The “scientific study” to which Dr. Bays referred had not been published at the time of trial. Because the study was not published at the time of trial and because it contradicts Dr. Bays’s testimony, petitioner claims that it is newly available evidence. The article in question is in the Journal of Interpersonal Violence,4 and does not say what Dr. Bays testified that it said, nor is it a scientific study establishing anything at all. The article describes reports of suspected child abuse to the Denver Department of Social Services in 1983, and says that eight fictitious reports were made by children, but as for the accuracy of the rest, says that “[w]e do not have an absolutely reliable test”5 and “the definition of fictitious used in this study was that [social work] professionals did not consider that the abuse had occurred. This is subject to error.”6 The fictitious cases cited in the report established the falsehood of Dr. Bays’s testimony that “children never lie.” The study expressly said that “children of all ages made false allegations,”7 and the report itself “suggest[s] that the results be used as a basis for further study and not as a definitive basis for proving that a case is or is not ‘true.’ ”8 There is no evidence in the record suggesting that the prosecutor knew that Dr. Bays was testifying falsely.

After the trial, Dr. Bays also co-authored an article in a law review, suggesting that “clinical experience and systematic studies confirm that deliberately false allegations of sexual abuse are infrequent.”9 Sistrunk says that this amounts to newly discovered- evidence that Dr. Bays was biased.

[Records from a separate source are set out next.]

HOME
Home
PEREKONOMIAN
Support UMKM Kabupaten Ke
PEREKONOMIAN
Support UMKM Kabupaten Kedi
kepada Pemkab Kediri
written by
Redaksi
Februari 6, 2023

The issue of whether a photograph of Sistrunk’s penis should have been taken and submitted to the jury arises from a condition he has called neurofibromatosis. It causes pigmented spots and bumps on various areas of the patient’s skin.10 The [1178]*1178victim said that Sistrunk’s penis “had bumps on it.” This may have been inaccurate, because although Sistrunk had neuro-fibromas on his chest, he apparently had none on his penis, or it may have been an accurate description of how the girl perceived the anatomy of a penis, i.e., “bumpy,” having not been previously familiar with the organ. Sistrunk’s attorney wanted to have a photograph taken of the penis at the jail, in an erect state, with Sistrunk lying on his back in the position the girl described him, to show the jury that it had no bumps, but the judge would not permit it. However, the judge did allow Sis-trunk’s girlfriend to testify that he had no bumps on his penis. The claimed newly discovered evidence is a subsequent medical examination reporting that no neurofib-romas were found on Sistrunk’s genitals.

The district court denied the petition, on the grounds that Sistrunk procedurally defaulted on his claims and has not made a showing of actual innocence sufficient to raise them despite the procedural default. The magistrate judge, despite recommending denial of the petition, expressed her concern about the case, particularly because of Dr.